While some, like Dr. Mildred Jefferson — the first Black woman to graduate from Harvard Medical School — went on to lead National Right to Life. Others, like a young Shirley Chisholm and Byllye Avery, spoke out about the need for abortion access for all.

"We are less likely to have had access to any kind of provider that was our regular doctor," Crear-Perry said. "And so, to have the resources, someone to say, 'Hey, I would like to have an abortion, who would that have been?'"

Crear-Perry says Black women faced an inability to travel and a history of medical and societal mistreatment. There was also a growing debate in the community on whether abortion was a form of Black genocide.
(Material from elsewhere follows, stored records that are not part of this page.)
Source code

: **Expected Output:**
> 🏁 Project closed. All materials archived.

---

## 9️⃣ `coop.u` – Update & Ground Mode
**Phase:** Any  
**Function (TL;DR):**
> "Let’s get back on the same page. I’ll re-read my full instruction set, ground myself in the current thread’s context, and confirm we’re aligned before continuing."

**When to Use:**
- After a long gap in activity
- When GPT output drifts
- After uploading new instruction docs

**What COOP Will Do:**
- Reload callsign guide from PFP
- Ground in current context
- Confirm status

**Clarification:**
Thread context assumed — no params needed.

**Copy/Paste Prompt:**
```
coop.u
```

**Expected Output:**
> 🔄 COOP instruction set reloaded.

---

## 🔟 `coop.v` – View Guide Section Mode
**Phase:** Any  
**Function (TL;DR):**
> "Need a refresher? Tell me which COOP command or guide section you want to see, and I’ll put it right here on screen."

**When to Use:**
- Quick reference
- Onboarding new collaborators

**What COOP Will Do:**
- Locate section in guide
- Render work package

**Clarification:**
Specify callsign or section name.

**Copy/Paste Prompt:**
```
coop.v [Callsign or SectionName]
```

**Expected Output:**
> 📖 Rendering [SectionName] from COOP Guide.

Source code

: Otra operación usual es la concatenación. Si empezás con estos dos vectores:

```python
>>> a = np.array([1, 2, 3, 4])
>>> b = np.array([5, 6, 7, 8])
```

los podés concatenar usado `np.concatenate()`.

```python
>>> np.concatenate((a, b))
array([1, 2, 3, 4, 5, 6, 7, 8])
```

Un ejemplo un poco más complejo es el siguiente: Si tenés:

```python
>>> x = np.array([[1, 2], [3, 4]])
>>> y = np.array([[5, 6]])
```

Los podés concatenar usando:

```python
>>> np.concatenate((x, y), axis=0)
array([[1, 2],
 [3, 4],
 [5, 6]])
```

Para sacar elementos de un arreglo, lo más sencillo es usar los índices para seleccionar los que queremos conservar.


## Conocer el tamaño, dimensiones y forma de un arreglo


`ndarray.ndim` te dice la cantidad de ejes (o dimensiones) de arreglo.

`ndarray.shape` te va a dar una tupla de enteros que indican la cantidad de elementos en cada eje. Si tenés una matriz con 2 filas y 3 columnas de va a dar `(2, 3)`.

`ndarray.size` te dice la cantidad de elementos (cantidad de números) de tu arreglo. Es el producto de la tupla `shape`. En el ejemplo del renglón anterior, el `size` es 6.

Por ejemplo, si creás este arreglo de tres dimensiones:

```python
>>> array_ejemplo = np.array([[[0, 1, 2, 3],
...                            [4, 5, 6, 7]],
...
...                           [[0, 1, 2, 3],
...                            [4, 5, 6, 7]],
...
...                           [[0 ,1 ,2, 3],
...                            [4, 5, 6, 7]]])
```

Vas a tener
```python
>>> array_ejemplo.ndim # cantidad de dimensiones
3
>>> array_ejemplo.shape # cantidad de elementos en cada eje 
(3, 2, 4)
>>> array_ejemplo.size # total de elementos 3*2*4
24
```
Black women who did seek abortions often found them in places that were unsafe. 

After the 1973 decision, the work accelerated on all sides of the debate. Three years later, the anti-abortion movement succeeded with the passage of the Hyde Amendment, a measure that restricted taxpayer-funded abortions. For abortion rights advocates like Gerlach, there was much to do. She continued to refer women to safe facilities and advocates worked to open more, accessible options for all.

While the times and the faces may have changed, some things remain the same, as history repeats itself, and the future of abortion once again returns to the high court.